La malaria è una malattia da infezione causata da un protozoo parassita, che si chiama plasmodio (Plasmodium), che vive e si riproduce alternativamente nel sangue umano e in diverse specie di zanzare appartenenti al genere Anopheles. L’uomo contrae la malattia in seguito alla puntura infettante della zanzara femmina, che rappresenta il cosiddetto vettore, che a sua volta si infetta pungendo (per il suo pasto di sangue) una persona nel cui sangue circolano i parassiti malarici. Ne consegue, dopo pochi giorni di incubazione, la malattia; malattia che tipicamente si presenta con febbre anche elevata e con altri disturbi sistemici simili a quelli che si osservano in individui con infezioni similinfluenzali. Dal momento che in Italia la malaria è scomparsa in quanto efficacemente debellata, soltanto gli individui che tornano da paesi in cui ancora la malaria persiste.

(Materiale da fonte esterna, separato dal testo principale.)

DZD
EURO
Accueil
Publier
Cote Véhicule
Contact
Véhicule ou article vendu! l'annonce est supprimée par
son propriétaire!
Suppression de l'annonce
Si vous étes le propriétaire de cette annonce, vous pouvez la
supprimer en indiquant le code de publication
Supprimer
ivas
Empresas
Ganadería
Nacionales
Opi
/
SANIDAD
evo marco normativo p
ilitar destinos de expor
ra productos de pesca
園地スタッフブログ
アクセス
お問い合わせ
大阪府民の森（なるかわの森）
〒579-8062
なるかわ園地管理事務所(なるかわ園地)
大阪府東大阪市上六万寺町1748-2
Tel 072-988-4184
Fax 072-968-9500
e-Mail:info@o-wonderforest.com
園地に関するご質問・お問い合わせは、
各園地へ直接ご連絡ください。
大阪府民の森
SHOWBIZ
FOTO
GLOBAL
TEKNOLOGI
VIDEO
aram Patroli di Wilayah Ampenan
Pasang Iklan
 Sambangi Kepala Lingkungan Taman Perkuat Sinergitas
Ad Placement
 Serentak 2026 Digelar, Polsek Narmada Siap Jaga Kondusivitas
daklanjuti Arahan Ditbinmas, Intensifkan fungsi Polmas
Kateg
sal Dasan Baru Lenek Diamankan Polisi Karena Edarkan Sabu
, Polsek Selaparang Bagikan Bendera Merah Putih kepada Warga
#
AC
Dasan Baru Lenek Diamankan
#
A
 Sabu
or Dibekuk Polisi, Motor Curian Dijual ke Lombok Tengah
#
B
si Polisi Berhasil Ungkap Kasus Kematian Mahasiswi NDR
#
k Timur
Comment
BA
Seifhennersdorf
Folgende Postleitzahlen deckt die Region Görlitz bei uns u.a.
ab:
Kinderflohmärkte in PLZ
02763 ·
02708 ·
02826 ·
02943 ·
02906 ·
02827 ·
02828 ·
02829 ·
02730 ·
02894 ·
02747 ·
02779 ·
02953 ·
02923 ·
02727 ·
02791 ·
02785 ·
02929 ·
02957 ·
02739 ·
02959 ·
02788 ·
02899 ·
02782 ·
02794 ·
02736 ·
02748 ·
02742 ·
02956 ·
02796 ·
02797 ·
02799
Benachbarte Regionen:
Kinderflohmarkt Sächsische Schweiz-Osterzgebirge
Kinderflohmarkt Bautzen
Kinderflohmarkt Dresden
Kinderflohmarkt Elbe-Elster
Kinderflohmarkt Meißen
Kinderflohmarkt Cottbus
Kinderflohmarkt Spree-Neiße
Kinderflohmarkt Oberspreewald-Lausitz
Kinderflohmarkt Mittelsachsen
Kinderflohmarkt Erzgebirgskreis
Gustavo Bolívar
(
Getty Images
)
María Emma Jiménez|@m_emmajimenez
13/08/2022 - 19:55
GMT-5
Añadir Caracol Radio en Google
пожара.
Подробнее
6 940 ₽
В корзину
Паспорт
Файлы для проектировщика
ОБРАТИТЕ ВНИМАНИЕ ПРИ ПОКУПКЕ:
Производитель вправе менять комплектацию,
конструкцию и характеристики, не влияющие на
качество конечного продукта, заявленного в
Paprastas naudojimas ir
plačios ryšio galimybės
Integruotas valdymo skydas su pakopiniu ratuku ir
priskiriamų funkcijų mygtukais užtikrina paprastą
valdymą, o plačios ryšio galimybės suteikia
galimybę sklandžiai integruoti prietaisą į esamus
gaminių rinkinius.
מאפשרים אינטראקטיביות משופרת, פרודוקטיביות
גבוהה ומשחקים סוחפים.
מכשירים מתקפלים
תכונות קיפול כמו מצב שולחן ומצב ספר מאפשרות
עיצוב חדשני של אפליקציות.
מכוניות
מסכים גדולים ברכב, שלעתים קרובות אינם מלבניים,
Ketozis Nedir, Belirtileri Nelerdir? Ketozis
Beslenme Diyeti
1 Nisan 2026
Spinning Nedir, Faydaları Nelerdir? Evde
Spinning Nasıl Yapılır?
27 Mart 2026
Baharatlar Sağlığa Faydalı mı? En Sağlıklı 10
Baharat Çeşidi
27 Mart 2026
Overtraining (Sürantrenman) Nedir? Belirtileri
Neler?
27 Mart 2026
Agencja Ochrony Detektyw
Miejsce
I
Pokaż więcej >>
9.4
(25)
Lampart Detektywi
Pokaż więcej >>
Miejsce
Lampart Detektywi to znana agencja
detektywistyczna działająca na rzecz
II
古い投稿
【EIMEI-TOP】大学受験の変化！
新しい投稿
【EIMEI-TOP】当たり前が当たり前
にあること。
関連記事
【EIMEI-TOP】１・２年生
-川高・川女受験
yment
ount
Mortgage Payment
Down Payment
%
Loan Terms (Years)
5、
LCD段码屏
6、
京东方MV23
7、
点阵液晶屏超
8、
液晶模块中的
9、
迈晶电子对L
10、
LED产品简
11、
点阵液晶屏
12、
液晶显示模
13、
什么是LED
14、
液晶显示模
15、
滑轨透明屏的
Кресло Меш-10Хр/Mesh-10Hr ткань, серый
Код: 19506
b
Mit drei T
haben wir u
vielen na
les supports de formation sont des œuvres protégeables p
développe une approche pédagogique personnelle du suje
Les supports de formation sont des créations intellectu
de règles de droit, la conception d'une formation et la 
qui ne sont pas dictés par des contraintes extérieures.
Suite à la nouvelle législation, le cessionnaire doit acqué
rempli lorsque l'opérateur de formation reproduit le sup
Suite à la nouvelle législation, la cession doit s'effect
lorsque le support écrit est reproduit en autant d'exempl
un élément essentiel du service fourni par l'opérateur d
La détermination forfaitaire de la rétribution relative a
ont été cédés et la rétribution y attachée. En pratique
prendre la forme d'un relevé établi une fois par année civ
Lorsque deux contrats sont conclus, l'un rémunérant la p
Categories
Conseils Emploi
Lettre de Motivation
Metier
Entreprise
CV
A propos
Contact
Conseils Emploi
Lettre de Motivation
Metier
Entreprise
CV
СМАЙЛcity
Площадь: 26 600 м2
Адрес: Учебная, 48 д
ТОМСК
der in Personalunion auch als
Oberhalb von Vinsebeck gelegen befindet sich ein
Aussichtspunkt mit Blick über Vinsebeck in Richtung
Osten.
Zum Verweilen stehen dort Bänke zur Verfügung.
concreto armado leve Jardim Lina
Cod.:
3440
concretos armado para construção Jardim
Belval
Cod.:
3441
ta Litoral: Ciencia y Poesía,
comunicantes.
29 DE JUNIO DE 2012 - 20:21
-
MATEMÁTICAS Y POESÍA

Narra un’antica leggenda vietnamita che le zanzare nacquero dalla triste storia amorosa di un amante tradito. In un villaggio sulle palafitte due giovani sposi vivevano amandosi felici, quando la sposa si ammalò e morì in pochissimi giorni. Il “Genio della palude”, toccato dal dolore dello sposo, punse il suo dito e da una goccia di sangue trasse nuova vita per la fanciulla morta: la sposa tornò a vivere e vissero a lungo felici, dimenticando l’orribile passato. Ma una sera la sposa fuggì e insensibile alla disperazione e alle preghiere del consorte ripagò la vita ricevuta pungendosi un dito e restituendo la goccia di sangue. Improvvisamente il suo corpo divenne polvere, la polvere cadde nell’acqua della palude e si animò: nacquero così le larve di zanzara. Ancora oggi la sposa non si rassegnerebbe al suo destino ed ogni notte punge, nella sua veste di zanzara, con la speranza che una goccia di sangue possa restituirle la vita.